To Dr. Michael Opong-Kusi, being a good neighbor is more than providing the occasional cup of sugar. It means saving lives, both here in Tulsa and halfway around the world.
Opong-Kusi serves as the chief medical director at Morton Comprehensive Health Services, a federally qualified health center that treats poor, uninsured and medically susceptible patients in northeastern Oklahoma. A native of Ghana, he is also a volunteer and advocate of African Partners Medical (APM), a group of African and American doctors committed to improving Africa’s substandard medical care.
Here, Opong-Kusi shares his thoughts on medical crises at home and abroad and how his organizations are working to help.
African Partners Medical is an organization whose sole aim is to prevent needless death in Africa. Our main focus is to train doctors and work side-by-side with them and, out of that, to establish professional linkage so we can help them in their local hospitals. Volunteers work in the hospitals with local physicians and teach new techniques, go over problem cases and establish relationships so that even after their mission, they can be consultants through the Internet and personal telephone calls.
Doctors in Ghana are simply overwhelmed. If you have kidney failure and there are only six dialysis units in a whole nation of 22 million, you just don’t stand a chance. If you need a pacemaker, and there is only one cardiologist who can put in pacemakers in the whole country, you don’t have a choice. That’s what, to me, is so numbing.
A lot of people are focused on HIV, but the No. 1 killer of babies in Ghana is diarrheal-type diseases. There is still what we call a “perinatal mortality” — women giving childbirth with complications because there are not enough doctors or hospitals. Mortality from accidents is very high because there are no hospitals and no communication; routes are very bad. What I call the “usual, chronic diseases” are also there. We still have a high incidence of hypertension, heart disease, diabetes and strokes. You also have a whole realm of tropical diseases.
What really amazes me is that the poor everywhere have the same psychosocial barriers. Even right here in Tulsa, there are still a lot of people who don’t have access to care. The statistics here approach that of a third-world country in some areas. That, to me, is mind-boggling. Working downtown at the homeless shelter and working in a hospital in Ghana are just the same because I confront the same questions daily: How do they get to the hospital or see a doctor? How do they get the medications? How do you refer them to specialty care?
My passion is the care of those who are homeless, whatever the reason. (Homelessness) is not an easy problem to fix, but there should be no excuse for innocent children who have to be in a shelter because their parents messed up.

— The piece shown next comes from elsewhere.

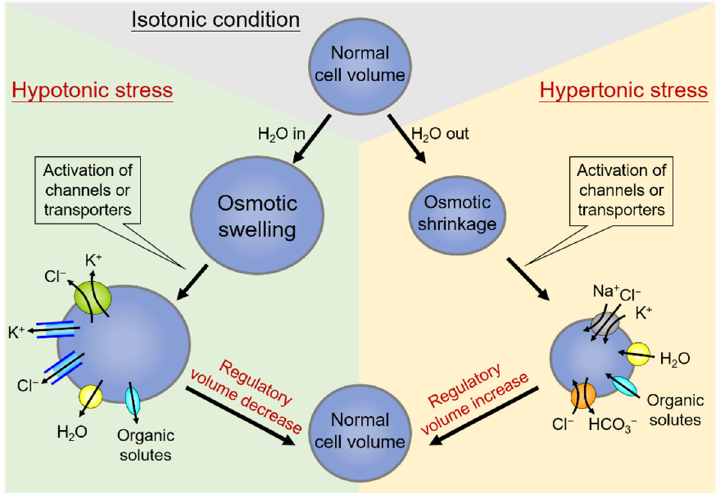
Figure 1. Regulation and homeostasis of cell volume: regulatory volume decrease (RVD) and regu- latory volume increase (RVI). Under hypotonic stress conditions of cell swelling ( left side ), the cell activates the regulatory volume decrease (RVD). In this condition, the volume-regulatory accumulation and loss of electrolytes are mediated by the activity of membrane channels or transporters responsible for the loss of K + and Cl − , and organic solutes along with water in response to cell swelling. On the contrary, cell volume shrinks due to water extrusion under hypertonic stress ( right side ), and a counter-response of regulatory volume increase (RVI) occurs to restore normal cell volume. Shrunken cells can thereby increase their volume towards the original levels by upregulating the net influx of cell osmolytes, including Na + , Cl − , and often K + , and concurrent uptake of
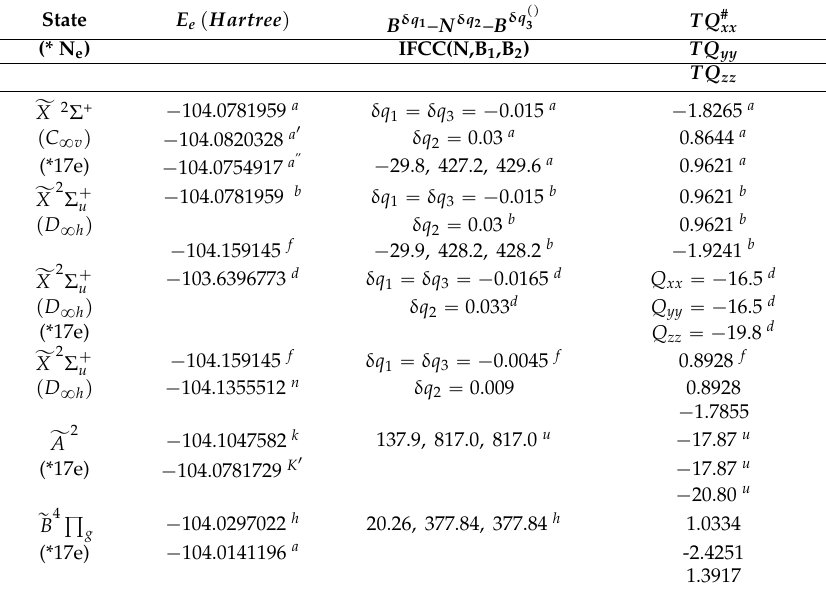
Table 4. { TQ # : Traceless Quadrupole moment (Debye-Ang)}; ( § ) Charges from ESP fitting and Isotropic Fermi Contact Couplings (MHz)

I think we’ve lost that ability to see there are people in our neighborhoods who really need help.
In my travel to Ghana, I was in Germany and Holland, where the perception is that if there is homelessness, the city is found guilty. We, as a nation, don’t seem to have the resolve to truly meet the needs of the underserved. I think it’s because we really are not trying to know our neighbors.
What I do at Morton is really just helping my neighbor. To me, being a physician is really a privilege, and that is why I enjoy serving the underserved.